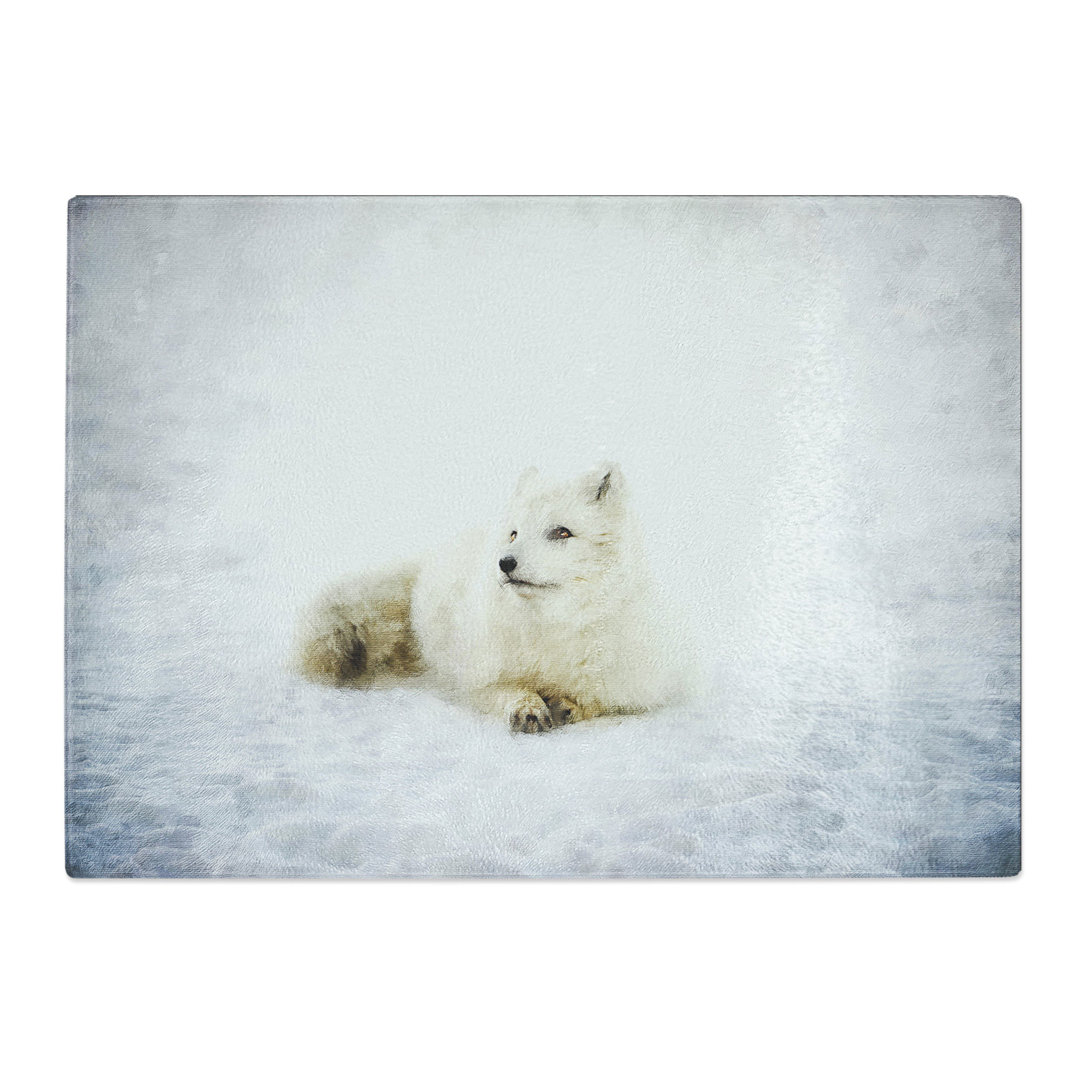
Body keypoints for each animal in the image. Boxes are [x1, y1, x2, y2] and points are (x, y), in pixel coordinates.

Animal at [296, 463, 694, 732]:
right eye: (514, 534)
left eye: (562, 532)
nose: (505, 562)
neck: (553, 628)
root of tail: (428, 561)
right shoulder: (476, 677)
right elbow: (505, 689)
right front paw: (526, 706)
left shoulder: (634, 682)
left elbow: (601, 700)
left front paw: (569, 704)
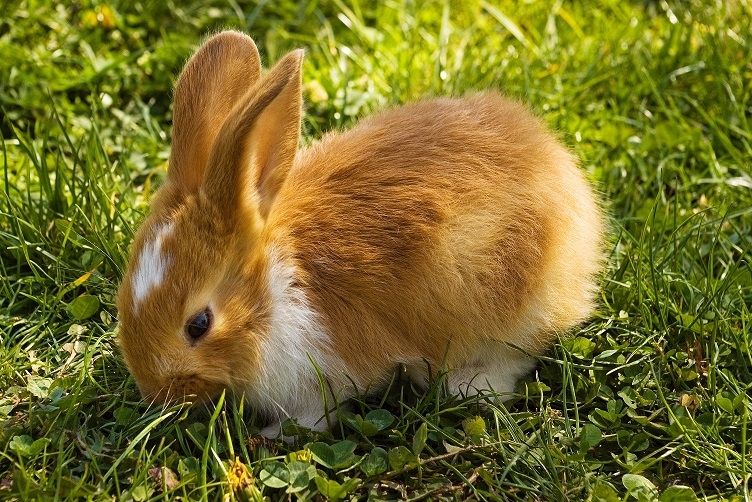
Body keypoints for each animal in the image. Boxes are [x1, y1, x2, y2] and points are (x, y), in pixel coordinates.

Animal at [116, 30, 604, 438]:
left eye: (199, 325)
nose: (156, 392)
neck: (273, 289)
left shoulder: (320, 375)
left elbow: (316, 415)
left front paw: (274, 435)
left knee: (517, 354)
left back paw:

**WORK TASK:**
The answer is the listing above repeated verbatim, minus its images.

**PROBLEM SOLUTION:**
Body keypoints for each animal in the image. Boxes are [x1, y1, x2, y2] and points are (x, y), in pixel coordinates.

Animal at [296, 463, 694, 732]:
right eye: (514, 534)
left eye: (562, 532)
nose: (505, 562)
neck: (553, 628)
root of tail: (428, 561)
right shoulder: (476, 677)
right elbow: (505, 689)
right front paw: (526, 706)
left shoulder: (634, 682)
left elbow: (601, 700)
left front paw: (569, 704)
Body keypoints for each animal in the image. Boxes are [x1, y1, x2, y2] and points are (x, y), in pixel coordinates.

Animal at [116, 30, 604, 438]:
left eye: (199, 325)
nose: (156, 392)
neck: (273, 289)
left shoulder: (320, 375)
left elbow: (316, 415)
left front paw: (274, 435)
left knee: (517, 354)
left back paw:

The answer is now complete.